What you need to do: Return the passage about the early NBA telecasts on ESPN word for word, from "Other announcers during" up to and including "Geoff Witcher (play-by-play)".

Passage section start

Greg Gumbel and John Andariese were some of the voices of the original telecasts of The NBA on ESPN, which lasted only two seasons. Tom Mees was among the studio hosts. During a commercial break of a game at Madison Square Garden, the announcers (Greg Gumbel and Chris Berman) danced to the song "Little Darling" that was played on the public address system of the arena. That blooper reel is still often played when ESPN celebrates a milestone.

Other announcers during this period included:
- Irv Brown (game analyst)
- Ken Charles (game analyst)
- Jim Simpson (play-by-play)
- Roger Twibell (play-by-play)
- Dick Vitale (game analyst)
- Fred White (play-by-play)
- Geoff Witcher (play-by-play)

Passage section end
Record extracts section start

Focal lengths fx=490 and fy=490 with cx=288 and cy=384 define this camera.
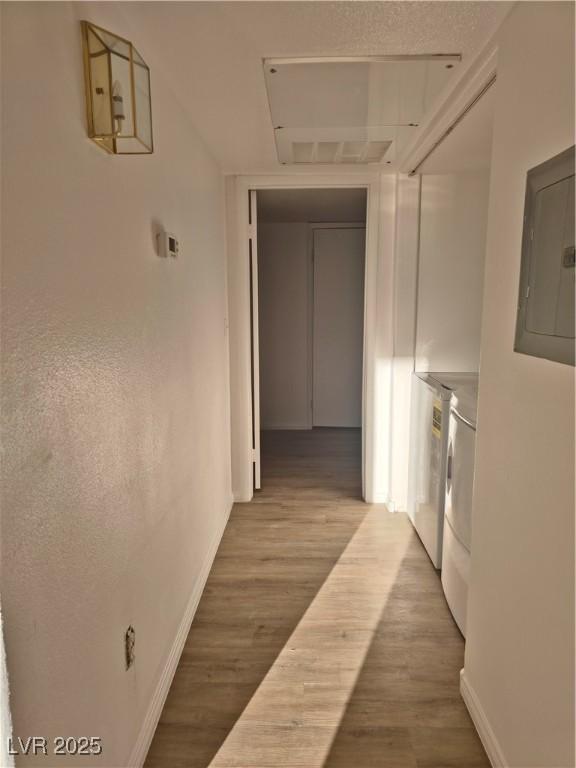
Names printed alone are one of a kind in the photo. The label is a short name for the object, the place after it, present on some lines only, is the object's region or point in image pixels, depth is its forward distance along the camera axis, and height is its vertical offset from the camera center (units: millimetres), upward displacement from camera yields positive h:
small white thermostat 1742 +185
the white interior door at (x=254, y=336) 3406 -291
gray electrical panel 1091 +69
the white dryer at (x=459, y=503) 2105 -937
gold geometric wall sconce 1155 +503
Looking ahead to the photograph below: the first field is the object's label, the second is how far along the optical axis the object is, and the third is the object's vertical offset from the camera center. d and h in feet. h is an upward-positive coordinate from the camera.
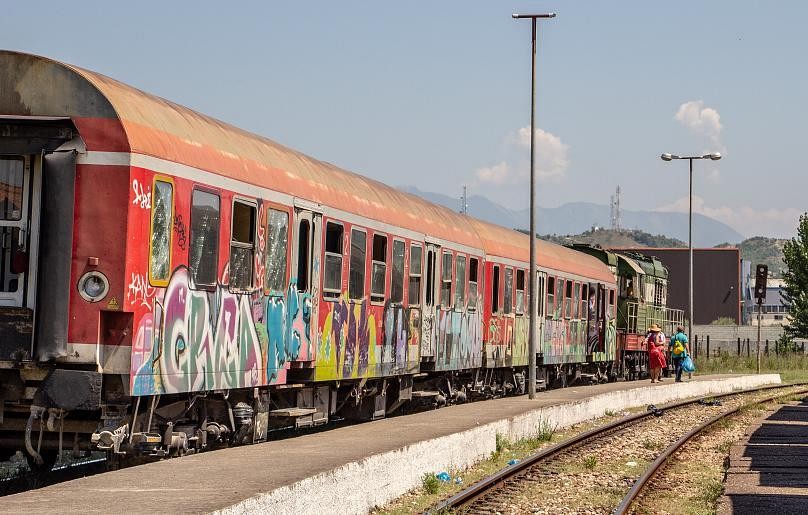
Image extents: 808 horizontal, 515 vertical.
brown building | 327.06 +19.71
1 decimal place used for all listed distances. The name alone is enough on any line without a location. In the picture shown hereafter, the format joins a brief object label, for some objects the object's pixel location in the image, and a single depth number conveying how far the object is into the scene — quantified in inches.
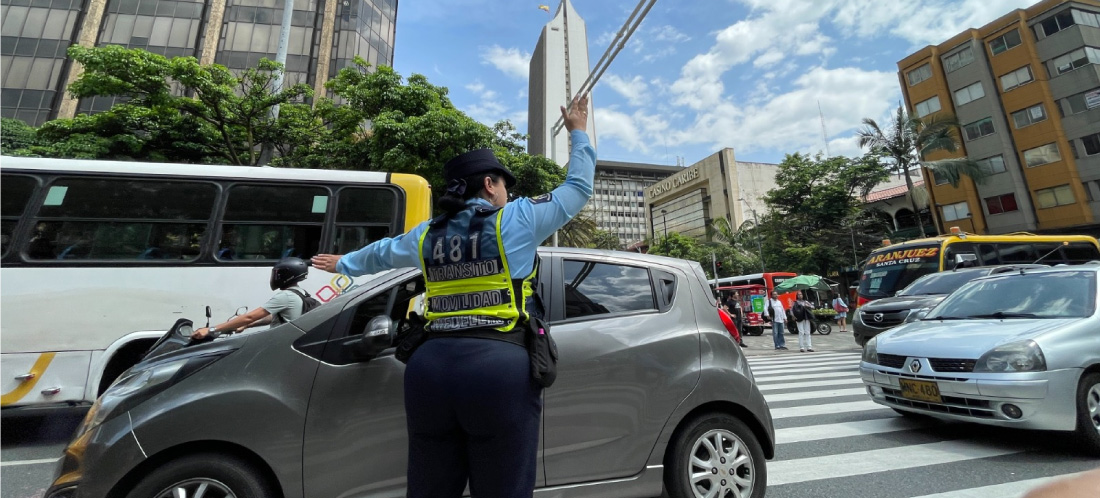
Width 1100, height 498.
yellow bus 504.4
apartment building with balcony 1078.4
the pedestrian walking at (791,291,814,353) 547.2
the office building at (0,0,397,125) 1037.2
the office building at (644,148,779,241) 2367.1
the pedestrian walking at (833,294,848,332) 793.6
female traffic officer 63.4
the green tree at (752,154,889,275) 1216.8
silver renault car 145.3
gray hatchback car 86.8
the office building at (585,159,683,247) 4138.8
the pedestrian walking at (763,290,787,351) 574.9
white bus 193.9
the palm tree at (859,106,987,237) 1112.2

Record extracts section end

Expected answer:
Other announcers during this period included:
- Irv Brown (game analyst)
- Ken Charles (game analyst)
- Jim Simpson (play-by-play)
- Roger Twibell (play-by-play)
- Dick Vitale (game analyst)
- Fred White (play-by-play)
- Geoff Witcher (play-by-play)